** Start of DATA RECORDS **

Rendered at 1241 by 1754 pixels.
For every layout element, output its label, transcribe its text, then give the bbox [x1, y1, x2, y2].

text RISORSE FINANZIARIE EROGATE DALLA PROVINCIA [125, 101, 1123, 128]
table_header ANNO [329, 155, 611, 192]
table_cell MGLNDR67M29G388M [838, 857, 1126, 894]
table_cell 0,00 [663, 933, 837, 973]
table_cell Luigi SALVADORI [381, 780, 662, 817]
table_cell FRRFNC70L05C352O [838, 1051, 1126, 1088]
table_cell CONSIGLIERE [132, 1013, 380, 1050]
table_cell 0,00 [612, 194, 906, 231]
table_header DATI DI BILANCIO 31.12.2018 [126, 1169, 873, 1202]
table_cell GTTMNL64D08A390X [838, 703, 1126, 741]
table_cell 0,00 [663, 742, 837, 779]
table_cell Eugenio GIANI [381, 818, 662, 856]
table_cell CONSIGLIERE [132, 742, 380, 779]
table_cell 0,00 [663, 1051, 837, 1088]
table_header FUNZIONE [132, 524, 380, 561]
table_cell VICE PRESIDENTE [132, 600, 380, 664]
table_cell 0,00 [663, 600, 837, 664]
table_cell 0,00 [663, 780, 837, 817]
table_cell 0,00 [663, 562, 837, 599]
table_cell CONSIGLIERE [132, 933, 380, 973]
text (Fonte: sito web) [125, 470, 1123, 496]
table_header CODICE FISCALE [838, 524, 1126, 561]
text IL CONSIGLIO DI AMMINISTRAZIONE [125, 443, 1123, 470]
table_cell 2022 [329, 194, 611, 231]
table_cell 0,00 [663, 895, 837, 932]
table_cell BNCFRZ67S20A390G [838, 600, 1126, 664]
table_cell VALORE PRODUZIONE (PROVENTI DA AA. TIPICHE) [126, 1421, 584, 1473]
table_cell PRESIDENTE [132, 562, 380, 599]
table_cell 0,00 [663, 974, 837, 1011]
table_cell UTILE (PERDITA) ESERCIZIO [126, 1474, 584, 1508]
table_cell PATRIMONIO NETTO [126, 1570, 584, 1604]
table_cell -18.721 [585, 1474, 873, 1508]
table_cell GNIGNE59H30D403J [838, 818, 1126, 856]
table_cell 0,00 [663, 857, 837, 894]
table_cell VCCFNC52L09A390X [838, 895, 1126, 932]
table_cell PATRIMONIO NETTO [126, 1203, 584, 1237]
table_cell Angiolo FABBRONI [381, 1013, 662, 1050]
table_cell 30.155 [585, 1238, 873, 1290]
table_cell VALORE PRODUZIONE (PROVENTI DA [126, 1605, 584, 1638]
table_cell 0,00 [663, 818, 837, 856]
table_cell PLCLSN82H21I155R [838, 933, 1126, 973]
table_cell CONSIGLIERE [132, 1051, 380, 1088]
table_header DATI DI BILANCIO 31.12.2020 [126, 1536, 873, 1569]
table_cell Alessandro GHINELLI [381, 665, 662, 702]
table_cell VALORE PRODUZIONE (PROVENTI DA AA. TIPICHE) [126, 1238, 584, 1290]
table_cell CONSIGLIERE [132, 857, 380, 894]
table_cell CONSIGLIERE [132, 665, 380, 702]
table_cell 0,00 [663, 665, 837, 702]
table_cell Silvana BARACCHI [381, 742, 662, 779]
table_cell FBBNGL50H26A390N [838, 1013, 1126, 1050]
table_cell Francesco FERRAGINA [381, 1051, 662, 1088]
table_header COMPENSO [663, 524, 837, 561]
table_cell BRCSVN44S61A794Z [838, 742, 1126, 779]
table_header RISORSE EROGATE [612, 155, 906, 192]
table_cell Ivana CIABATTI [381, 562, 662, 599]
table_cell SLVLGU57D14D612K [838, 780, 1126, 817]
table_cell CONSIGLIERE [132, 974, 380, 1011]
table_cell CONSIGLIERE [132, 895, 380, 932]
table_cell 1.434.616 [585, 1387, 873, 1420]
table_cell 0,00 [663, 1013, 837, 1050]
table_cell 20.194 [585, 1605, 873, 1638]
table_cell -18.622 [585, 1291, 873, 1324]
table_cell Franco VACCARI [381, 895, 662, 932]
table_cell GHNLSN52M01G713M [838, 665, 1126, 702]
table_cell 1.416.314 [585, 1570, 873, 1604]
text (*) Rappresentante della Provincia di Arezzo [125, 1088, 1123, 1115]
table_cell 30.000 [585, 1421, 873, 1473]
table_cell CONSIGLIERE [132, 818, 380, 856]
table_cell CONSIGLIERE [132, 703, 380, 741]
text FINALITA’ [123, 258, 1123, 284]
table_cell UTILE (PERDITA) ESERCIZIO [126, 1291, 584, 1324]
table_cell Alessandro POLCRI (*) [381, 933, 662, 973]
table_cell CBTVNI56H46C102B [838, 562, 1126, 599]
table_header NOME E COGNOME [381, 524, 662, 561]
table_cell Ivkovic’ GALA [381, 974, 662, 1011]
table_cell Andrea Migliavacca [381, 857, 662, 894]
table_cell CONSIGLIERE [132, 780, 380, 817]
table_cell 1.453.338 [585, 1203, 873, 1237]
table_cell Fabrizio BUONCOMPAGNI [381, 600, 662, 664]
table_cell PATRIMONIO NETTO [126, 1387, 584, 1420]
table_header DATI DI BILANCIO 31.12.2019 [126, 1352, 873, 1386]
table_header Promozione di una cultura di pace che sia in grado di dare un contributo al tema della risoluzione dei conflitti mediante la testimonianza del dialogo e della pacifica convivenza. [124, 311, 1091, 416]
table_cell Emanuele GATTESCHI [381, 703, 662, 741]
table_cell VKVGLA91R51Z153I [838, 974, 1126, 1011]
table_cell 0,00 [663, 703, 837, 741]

** End of DATA RECORDS **

— WORK TO COMPLETE —
Rewrite the records from the line with "text RISORSE FINANZIARIE" up to and including the line with "table_header DATI DI BILANCIO 31.12.2020", putting "MEMBRO DEL CONSIGLIO" wherever "CONSIGLIERE" appears and keeping everything else the same.

— RESULT FOR THIS EXERCISE —
text RISORSE FINANZIARIE EROGATE DALLA PROVINCIA [125, 101, 1123, 128]
table_header ANNO [329, 155, 611, 192]
table_cell MGLNDR67M29G388M [838, 857, 1126, 894]
table_cell 0,00 [663, 933, 837, 973]
table_cell Luigi SALVADORI [381, 780, 662, 817]
table_cell FRRFNC70L05C352O [838, 1051, 1126, 1088]
table_cell MEMBRO DEL CONSIGLIO [132, 1013, 380, 1050]
table_cell 0,00 [612, 194, 906, 231]
table_header DATI DI BILANCIO 31.12.2018 [126, 1169, 873, 1202]
table_cell GTTMNL64D08A390X [838, 703, 1126, 741]
table_cell 0,00 [663, 742, 837, 779]
table_cell Eugenio GIANI [381, 818, 662, 856]
table_cell MEMBRO DEL CONSIGLIO [132, 742, 380, 779]
table_cell 0,00 [663, 1051, 837, 1088]
table_header FUNZIONE [132, 524, 380, 561]
table_cell VICE PRESIDENTE [132, 600, 380, 664]
table_cell 0,00 [663, 600, 837, 664]
table_cell 0,00 [663, 780, 837, 817]
table_cell 0,00 [663, 562, 837, 599]
table_cell MEMBRO DEL CONSIGLIO [132, 933, 380, 973]
text (Fonte: sito web) [125, 470, 1123, 496]
table_header CODICE FISCALE [838, 524, 1126, 561]
text IL CONSIGLIO DI AMMINISTRAZIONE [125, 443, 1123, 470]
table_cell 2022 [329, 194, 611, 231]
table_cell 0,00 [663, 895, 837, 932]
table_cell BNCFRZ67S20A390G [838, 600, 1126, 664]
table_cell VALORE PRODUZIONE (PROVENTI DA AA. TIPICHE) [126, 1421, 584, 1473]
table_cell PRESIDENTE [132, 562, 380, 599]
table_cell 0,00 [663, 974, 837, 1011]
table_cell UTILE (PERDITA) ESERCIZIO [126, 1474, 584, 1508]
table_cell PATRIMONIO NETTO [126, 1570, 584, 1604]
table_cell -18.721 [585, 1474, 873, 1508]
table_cell GNIGNE59H30D403J [838, 818, 1126, 856]
table_cell 0,00 [663, 857, 837, 894]
table_cell VCCFNC52L09A390X [838, 895, 1126, 932]
table_cell PATRIMONIO NETTO [126, 1203, 584, 1237]
table_cell Angiolo FABBRONI [381, 1013, 662, 1050]
table_cell 30.155 [585, 1238, 873, 1290]
table_cell VALORE PRODUZIONE (PROVENTI DA [126, 1605, 584, 1638]
table_cell 0,00 [663, 818, 837, 856]
table_cell PLCLSN82H21I155R [838, 933, 1126, 973]
table_cell MEMBRO DEL CONSIGLIO [132, 1051, 380, 1088]
table_header DATI DI BILANCIO 31.12.2020 [126, 1536, 873, 1569]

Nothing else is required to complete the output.